Bozza started his career as an intern in 1995 at Rolling Stone, fact-checking, coffee-fetching and doing research for other writers before they hired him full-time in the music department. He answered phones, edited columns and did the odd story, but his big break came after a friend turned him on to an unsigned white rapper from Detroit named Eminem. That tape of a live Eminem freestyle was unlike anything he’d ever heard. He began talking the rapper up to his editors, who told him that if Eminem ever got signed they would let Anthony write a short blurb about him. A year later, Bozza wrote the first national cover story on Eminem.
Bozza wrote six more cover stories, numerous features, and countless other articles during his seven-year tenure at Rolling Stone. He wrote and edited the “Random Notes” section for two years, joining the ranks of “Random Notes” alumni like Cameron Crowe and MTV's Kurt Loder.

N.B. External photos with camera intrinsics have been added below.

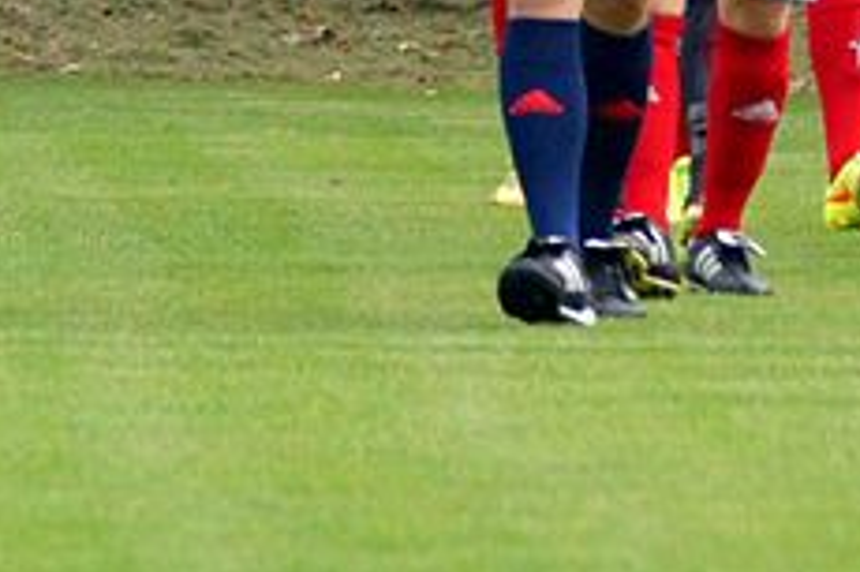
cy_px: -381
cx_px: 381
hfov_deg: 2.1
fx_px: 23871
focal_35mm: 1000
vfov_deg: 1.4
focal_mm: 180
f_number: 5.6
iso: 1000
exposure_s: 1/1000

In 2002 he left the magazine to write Whatever You Say I Am: The Life and Times of Eminem, which was born of the unparalleled access and hours he had spent with Eminem while working on his Rolling Stone features and beyond. Janet Maslin, culture critic at the New York Times, wrote that it was a “compelling” investigation of the “Shadyfication of America.” The book was a New York Times bestseller and an international bestseller, topping lists in England, Germany, France and South America.

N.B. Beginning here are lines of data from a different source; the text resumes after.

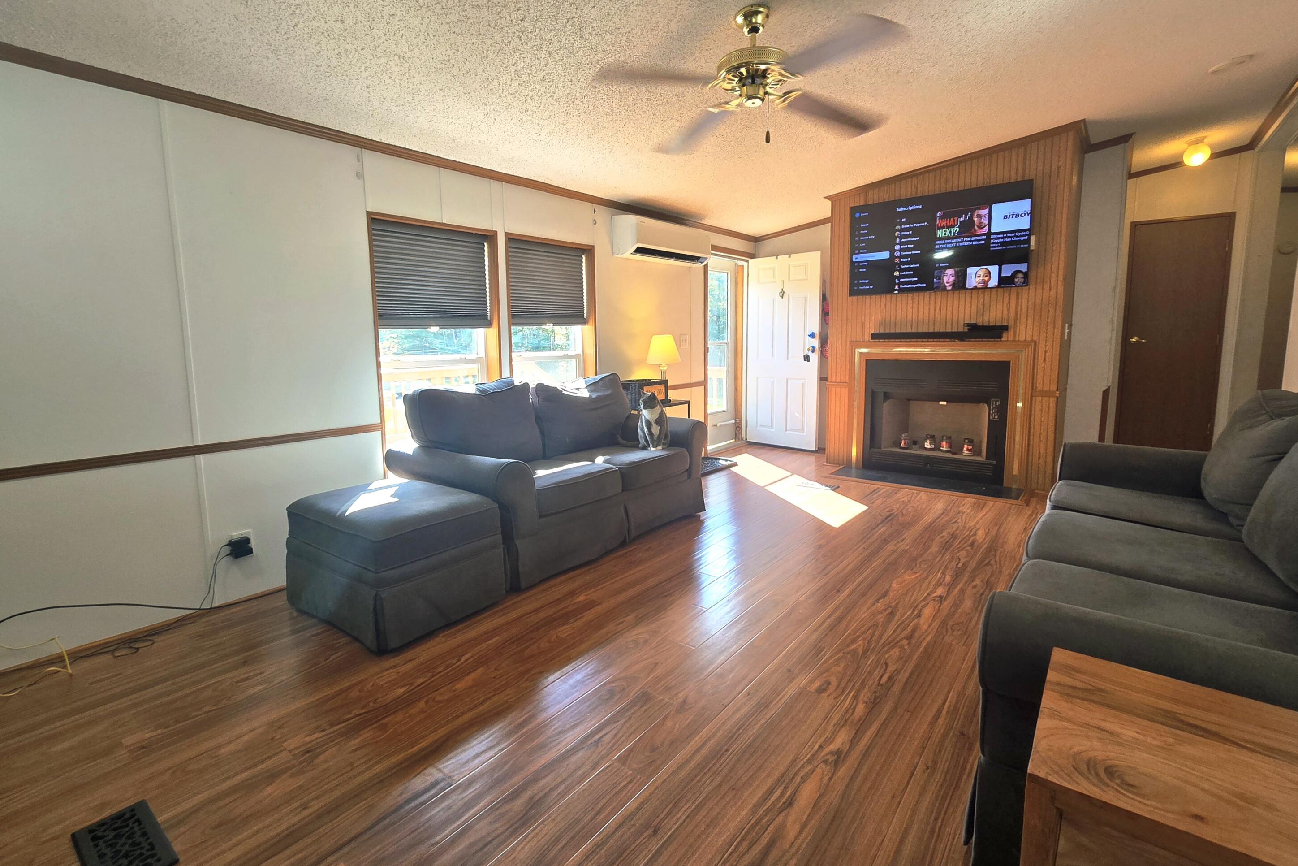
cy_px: 425
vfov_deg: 81.2
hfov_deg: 104.2
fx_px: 505
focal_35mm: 14
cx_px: 650
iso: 64
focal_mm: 2.2
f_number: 2.2
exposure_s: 1/60.2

Bozza followed this up by co-writing memoirs with various musicians and other celebrities. His first such book was with Mötley Crüe drummer Tommy Lee, the New York Times Bestseller Tommyland. A biography of Australian legends INXS followed. Then came what Rolling Stone ranked one of the top 5 rock autobiographies of all time, the New York Times Bestseller Slash, co-written with the notoriously taciturn Guns N' Roses guitarist.
Bozza moved into the comedy world next, with the autobiography of stand-up veteran and Howard Stern co-host Artie Lange, Too Fat to Fish. The book debuted at #1 on the New York Times bestseller list and remained there for twenty-two weeks. Bozza returned to music analysis with his next book, the critically acclaimed Why AC/DC Matters, which inspired a series of "Why _ Matters" books in AC/DC’s native Australia, Bozza’s tome being Volume 1. Two more co-writes followed: I Am the New Black, the autobiography of comedian Tracy Morgan, and Purpose, with Wyclef Jean of the Fugees.
Anthony Bozza has also written for magazines and newspapers worldwide, including Spin, Maxim, The New York Times, The Guardian/Observer (UK), Q, Mojo, Paper, Nylon, Blender, Radar and Playboy. In 2010, along with writer Neil Strauss, he embarked on a three year experiment in publishing and launched Igniter Literary Group, an imprint of Harper Collins’ It Books.
Bozza and Artie Lange co-wrote another book, Crash and Burn, in 2013, which recounts Lange’s lifelong struggle with drug addiction and depression and his near suicide. In 2015, Bozza co-wrote Fleetwood Mac drummer Mick Fleetwood's memoir, Play On: Now, Then, and Fleetwood Mac.
Bozza worked with Courtney Love to co-write her memoir, tentatively titled Girl with the Most Cake, but the experience ended in acrimony. Bozza submitted Love a manuscript in 2014 that he was quite pleased with, later calling it "possibly the greatest thing I’ll ever do with anybody". Love, however, disliked it, and said in an interview that the text made her sound like she was "jacked on coffee and sugar in a really bad mood". Love refused to pay Bozza for the work he had done, and he sued her in 2015 for lack of payment.